Sometimes - a eulogy for my mother
by Paul Burrows
Sometimes, the distance between what we think and what we want to say is unbridgeable. And no matter how much we arrange and re-arrange the words they can never convey how we really feel inside.
Each person present today knows how affected they have been by my mother – both in life and in death. Those impressions are too minute and delicate to be substantiated in language.
But with your patience, I shall try.
It is fair to say my mother’s early life was very fruitful. From 1954 until 1969 she bore five sons and three daughters. We all muddled along nicely in a modest three bedroom house. I can’t remember wanting for anything except perhaps a room of my own. And there was always food on the table even if it was just cheese and crackers.
Unfortunately, through no fault of her own, my mother was left to raise the family by herself.
Struggling to make ends meet doesn’t come close to describing her new circumstances. And yet, whenever a birthday came around …
- April (David + Sandra)
- May (Bryan)
- July (Vanessa)
- August (Sylvia)
- September (Jonathan)
- October (Paul)
- November (Robert)
…there was always something to unwrap.
If she was pleased when a member of the family left home to make a new life it did not show. In fact, I think she was very upset. She was never happier when surrounded by her family.

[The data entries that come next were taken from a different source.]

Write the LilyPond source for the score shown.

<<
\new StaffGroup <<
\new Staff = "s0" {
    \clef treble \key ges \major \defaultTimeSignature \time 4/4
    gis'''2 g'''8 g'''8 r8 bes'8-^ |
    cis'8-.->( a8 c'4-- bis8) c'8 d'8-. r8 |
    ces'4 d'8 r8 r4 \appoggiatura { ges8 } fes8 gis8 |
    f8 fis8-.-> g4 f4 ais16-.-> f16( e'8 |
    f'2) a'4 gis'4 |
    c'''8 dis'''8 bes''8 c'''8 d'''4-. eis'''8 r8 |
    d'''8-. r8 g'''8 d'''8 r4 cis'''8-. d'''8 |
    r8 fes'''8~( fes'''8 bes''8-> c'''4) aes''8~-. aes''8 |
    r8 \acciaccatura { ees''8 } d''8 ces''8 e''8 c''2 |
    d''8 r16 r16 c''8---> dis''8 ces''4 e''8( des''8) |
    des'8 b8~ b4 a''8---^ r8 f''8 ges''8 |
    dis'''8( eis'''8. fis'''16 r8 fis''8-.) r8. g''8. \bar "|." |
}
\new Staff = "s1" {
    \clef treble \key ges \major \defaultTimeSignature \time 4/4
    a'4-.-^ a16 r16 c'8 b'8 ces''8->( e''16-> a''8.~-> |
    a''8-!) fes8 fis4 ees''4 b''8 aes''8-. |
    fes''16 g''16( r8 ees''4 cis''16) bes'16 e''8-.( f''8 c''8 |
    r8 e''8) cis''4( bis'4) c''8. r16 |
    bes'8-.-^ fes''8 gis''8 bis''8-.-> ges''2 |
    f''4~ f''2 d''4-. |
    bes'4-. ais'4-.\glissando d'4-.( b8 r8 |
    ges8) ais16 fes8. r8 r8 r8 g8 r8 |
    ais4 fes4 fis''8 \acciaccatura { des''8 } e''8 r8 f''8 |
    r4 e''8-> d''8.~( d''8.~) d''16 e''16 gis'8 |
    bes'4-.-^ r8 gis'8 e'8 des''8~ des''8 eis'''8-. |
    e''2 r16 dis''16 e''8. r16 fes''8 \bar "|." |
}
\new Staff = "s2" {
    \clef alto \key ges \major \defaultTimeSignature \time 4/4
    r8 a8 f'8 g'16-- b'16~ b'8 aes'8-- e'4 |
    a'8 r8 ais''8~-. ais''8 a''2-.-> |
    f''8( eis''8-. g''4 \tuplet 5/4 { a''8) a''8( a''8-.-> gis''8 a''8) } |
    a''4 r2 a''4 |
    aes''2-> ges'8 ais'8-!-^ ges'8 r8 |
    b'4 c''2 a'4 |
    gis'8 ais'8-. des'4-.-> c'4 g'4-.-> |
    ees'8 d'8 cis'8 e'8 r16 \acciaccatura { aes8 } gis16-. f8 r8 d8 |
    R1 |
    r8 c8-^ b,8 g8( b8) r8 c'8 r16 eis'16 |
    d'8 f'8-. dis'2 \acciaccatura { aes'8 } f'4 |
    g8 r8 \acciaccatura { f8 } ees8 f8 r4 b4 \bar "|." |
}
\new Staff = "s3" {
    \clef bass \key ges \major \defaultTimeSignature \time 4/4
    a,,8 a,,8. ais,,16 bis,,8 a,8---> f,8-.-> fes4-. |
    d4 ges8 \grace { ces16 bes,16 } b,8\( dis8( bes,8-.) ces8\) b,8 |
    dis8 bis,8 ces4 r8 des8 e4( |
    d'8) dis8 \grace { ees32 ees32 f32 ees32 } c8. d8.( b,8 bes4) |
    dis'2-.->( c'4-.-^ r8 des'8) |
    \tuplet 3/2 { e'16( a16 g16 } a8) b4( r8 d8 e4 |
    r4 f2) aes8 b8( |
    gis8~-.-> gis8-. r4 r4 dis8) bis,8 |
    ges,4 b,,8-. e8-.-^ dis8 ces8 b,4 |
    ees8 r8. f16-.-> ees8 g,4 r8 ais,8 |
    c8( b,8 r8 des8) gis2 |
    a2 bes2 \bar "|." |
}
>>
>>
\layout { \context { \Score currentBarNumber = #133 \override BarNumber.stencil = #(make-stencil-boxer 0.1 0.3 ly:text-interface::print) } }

Tragically, in 1978, after a long illness and a brave fight, my brother Jonathan died. He was 17. We should take comfort in the belief that he is reunited with his mum after all these years.
My brothers and sisters formed partnerships of their own. Some set up homes nearby whereas other traveled further afield. Grandchildren arrived and kept arriving. There were 19 when I last counted.
Looking back at old family photographs there are very few of my mum by herself. It was her family that defined her and the values which she fought so long and so hard for - values that she tried to instill in us so that we might instill them in our own families.
Her devotion also extended to the partners of her sons and daughters.
Special credit must go to Ian F., husband of Sandra, who gave up so much of his time to make my mother’s home and garden as comfortable and as beautiful as possible.
My mother may not have led the life she fully deserved. But she found happiness and fulfillment in helping and taking care of those around her. For that we are truly thankful.